Schließlich habe Corona die Themen Home­office und Remote Work in einem so starken Maße forciert, dass die Auslastung eines Großteils der stationären Arbeitsplätze entsprechend zurückging, für die zusätzliche Fläche also gar kein unbedingter Bedarf mehr vorhanden sei. Eine Umfrage unter den Mitarbeitenden habe ergeben, dass nur noch 40 Prozent der Büro­fläche gebraucht werde. Lediglich drei verpflichtende Tage im Quartal müssen die Teams bei fme in der Firma physisch zusammenkommen. Der Rest geschehe virtuell. „Das ist die neue Realität“, betonte Bode, der mit seinem Unternehmen zum Thema „neue Arbeitswelt“ berät. Er legte den anwesenden Ausschussmitgliedern nahe, über das Thema nachzudenken. Das charmante Fachwerkhaus will fme derweil für Events und Workshops nutzen, wobei die Immobilie zu diesen Zwecken auch B2B angemietet werden kann.

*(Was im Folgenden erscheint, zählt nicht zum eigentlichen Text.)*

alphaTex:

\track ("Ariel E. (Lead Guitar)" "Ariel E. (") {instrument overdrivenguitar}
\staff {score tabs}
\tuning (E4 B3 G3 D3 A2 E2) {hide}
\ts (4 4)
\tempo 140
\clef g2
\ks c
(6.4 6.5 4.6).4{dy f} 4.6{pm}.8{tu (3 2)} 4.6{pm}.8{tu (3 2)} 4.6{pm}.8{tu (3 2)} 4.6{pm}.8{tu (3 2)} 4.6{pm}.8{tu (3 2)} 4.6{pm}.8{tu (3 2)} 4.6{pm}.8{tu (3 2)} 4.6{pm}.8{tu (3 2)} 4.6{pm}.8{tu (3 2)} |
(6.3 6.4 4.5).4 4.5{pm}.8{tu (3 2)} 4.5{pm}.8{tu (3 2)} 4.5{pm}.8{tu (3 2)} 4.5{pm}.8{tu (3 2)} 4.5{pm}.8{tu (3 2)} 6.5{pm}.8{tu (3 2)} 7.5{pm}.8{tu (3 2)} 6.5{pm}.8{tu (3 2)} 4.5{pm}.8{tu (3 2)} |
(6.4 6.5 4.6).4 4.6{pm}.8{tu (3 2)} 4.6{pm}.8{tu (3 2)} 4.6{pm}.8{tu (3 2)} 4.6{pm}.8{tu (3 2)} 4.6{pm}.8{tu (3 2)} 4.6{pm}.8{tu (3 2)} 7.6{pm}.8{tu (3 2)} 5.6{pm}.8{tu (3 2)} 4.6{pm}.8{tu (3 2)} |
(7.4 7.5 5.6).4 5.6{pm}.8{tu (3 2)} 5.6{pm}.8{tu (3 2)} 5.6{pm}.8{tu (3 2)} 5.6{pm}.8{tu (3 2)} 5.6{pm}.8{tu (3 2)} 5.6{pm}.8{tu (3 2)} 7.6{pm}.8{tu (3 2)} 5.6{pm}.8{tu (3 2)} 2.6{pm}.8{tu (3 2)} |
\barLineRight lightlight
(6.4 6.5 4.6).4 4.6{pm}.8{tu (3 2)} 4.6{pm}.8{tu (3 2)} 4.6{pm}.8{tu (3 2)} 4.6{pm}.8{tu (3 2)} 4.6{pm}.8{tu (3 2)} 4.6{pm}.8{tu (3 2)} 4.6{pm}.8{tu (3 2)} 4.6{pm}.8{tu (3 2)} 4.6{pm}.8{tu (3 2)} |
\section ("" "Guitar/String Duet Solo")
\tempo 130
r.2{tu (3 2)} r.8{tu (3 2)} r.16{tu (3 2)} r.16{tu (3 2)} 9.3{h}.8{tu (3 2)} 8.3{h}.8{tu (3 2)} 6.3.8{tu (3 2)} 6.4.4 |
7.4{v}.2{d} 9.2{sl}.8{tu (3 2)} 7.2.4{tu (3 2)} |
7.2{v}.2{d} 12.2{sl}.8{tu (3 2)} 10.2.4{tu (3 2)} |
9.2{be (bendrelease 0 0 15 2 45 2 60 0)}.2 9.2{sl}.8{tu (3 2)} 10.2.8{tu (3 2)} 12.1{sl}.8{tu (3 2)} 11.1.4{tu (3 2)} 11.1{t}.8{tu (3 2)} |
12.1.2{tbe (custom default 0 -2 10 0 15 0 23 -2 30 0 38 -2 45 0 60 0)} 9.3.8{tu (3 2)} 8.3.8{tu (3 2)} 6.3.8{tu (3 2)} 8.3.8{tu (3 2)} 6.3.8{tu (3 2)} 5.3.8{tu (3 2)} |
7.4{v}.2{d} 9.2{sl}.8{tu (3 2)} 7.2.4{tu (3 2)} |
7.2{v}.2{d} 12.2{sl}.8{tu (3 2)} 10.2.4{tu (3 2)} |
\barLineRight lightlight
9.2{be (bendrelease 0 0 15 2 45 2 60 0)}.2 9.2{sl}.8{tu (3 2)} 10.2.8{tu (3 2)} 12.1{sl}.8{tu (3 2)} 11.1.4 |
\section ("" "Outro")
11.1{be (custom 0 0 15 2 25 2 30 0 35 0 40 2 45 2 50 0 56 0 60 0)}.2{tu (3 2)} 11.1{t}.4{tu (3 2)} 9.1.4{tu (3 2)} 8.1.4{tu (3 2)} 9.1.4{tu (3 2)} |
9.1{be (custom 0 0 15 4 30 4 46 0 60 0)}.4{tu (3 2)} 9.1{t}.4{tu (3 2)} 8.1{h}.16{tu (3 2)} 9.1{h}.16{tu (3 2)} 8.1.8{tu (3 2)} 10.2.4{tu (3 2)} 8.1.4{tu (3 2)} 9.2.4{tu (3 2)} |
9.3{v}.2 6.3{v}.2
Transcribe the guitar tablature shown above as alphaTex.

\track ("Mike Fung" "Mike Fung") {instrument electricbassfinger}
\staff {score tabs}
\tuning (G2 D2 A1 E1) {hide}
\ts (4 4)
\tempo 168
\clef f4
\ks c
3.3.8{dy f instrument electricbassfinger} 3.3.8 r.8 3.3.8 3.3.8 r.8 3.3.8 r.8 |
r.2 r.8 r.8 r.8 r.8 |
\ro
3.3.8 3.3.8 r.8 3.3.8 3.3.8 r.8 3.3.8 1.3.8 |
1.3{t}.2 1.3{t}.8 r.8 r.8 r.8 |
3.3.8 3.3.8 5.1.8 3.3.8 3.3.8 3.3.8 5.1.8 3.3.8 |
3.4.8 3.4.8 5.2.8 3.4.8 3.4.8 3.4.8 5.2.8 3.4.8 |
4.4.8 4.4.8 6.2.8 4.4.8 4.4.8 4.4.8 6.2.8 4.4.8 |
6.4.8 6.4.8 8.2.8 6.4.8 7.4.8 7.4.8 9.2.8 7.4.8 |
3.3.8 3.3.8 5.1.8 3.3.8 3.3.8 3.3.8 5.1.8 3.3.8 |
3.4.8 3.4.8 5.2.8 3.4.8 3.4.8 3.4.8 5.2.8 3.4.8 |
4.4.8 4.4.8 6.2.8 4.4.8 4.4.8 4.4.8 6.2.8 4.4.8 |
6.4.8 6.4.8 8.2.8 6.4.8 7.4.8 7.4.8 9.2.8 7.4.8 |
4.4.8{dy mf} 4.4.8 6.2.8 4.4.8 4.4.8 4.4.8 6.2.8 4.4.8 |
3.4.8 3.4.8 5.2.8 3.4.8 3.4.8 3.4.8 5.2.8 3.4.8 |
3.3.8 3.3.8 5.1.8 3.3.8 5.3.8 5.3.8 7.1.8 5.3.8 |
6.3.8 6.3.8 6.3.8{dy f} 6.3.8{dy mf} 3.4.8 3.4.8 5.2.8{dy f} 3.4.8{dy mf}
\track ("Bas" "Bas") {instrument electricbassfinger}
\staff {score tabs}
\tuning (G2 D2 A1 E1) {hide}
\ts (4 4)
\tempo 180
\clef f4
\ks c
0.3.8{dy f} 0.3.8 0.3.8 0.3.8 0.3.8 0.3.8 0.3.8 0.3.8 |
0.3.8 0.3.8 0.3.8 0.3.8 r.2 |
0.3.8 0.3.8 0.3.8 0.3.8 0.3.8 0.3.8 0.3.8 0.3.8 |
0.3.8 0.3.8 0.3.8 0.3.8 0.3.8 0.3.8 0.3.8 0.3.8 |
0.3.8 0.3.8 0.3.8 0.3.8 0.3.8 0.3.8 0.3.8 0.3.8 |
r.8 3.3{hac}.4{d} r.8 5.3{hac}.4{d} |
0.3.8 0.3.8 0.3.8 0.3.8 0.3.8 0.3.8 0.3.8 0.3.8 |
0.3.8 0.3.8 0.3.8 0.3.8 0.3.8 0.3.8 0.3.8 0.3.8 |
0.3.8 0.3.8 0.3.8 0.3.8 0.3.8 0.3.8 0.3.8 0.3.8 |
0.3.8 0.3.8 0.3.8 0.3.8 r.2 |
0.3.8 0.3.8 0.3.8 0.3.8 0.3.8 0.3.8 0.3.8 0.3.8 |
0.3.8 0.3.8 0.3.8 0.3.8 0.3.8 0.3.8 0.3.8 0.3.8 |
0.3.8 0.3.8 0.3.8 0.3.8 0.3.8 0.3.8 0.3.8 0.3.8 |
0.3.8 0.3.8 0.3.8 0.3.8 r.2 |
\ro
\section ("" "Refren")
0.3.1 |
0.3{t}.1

MO.IN und W.IN werden zusammengeführt

Sabrina Kirchholtes, zuständige Projektleiterin der Braunschweig Zukunft GmbH, informierte hiernach über die Zusammenführung der beiden städtischen Start-up-Förderprogramme MO.IN und W.IN nach Auslaufen der Landesförderung Ende 2022. Statt zwei getrennten Programmen werden alle Start-ups, die es durch den Bewerbungsprozess schaffen, ab 2023 in die „Startup Akademie Wachstum und Innovation“ aufgenommen. Damit ist nun eine fortlaufende Begleitung der Teams über einen Zeitraum von 28 Monaten möglich. Die Geschäftsführer dreier bislang geförderter Start-ups – Kleos GmbH, Recyclingfabrik GmbH und ColdSense GmbH (die IHK Wirtschaft berichtete ausführlich im Rahmen von separaten Unternehmensporträts) – stellten im Anschluss die Geschäftsmodelle ihrer Unternehmen vor.

Energiewende: Schwierigkeiten und Lösungsansätze

Auf Durchstarter-Euphorie folgte sonorer Verwaltungsblues. Ralf Sygusch, Direktor des Regionalverbandes Großraum Braunschweig, informierte über das breitgefächerte Aufgabenspektrum seines Hauses sowie den unterm Strich leider recht überschaubaren Fortschritt beim Thema „Planung und Ausbau von Windenergie“. Seit 2011 ist man dem Ziel von 1400 Megawatt mit einer Bestandsvergrößerung von 580 auf aktuell 750 Megawatt nur geringfügig nähergekommen. Immerhin befinden sich Anlagen für weitere 830 Megawatt in Planung. Das darüber hinaus gehende Ausbaupotenzial beziffert Sygusch mit 430 Megawatt.
„Alle wollen die Energiewende, aber keiner möchte sie in Form von Windrädern vor der Tür haben“, fasste Sven Streiff das grundsätzliche Dilemma zusammen. Dabei sei es in der aktuellen Energie­krise wichtig alle Potenziale auszuschöpfen. Der Vorsitzende des Industrieausschusses regte aus diesem Grund eine Interessensgemeinschaft zur nachhaltigen Energie­gewinnung an. Wie die regionale Industrie unter den aufgezeigten Voraussetzungen direkt in Windkraft investieren und gegebenenfalls die erzeugte Energie hieraus nutzen könnte, welche Hürden es zu nehmen gilt und wer in welcher Form unterstützen könnte, wurde im Gespräch ergebnisoffen eruiert.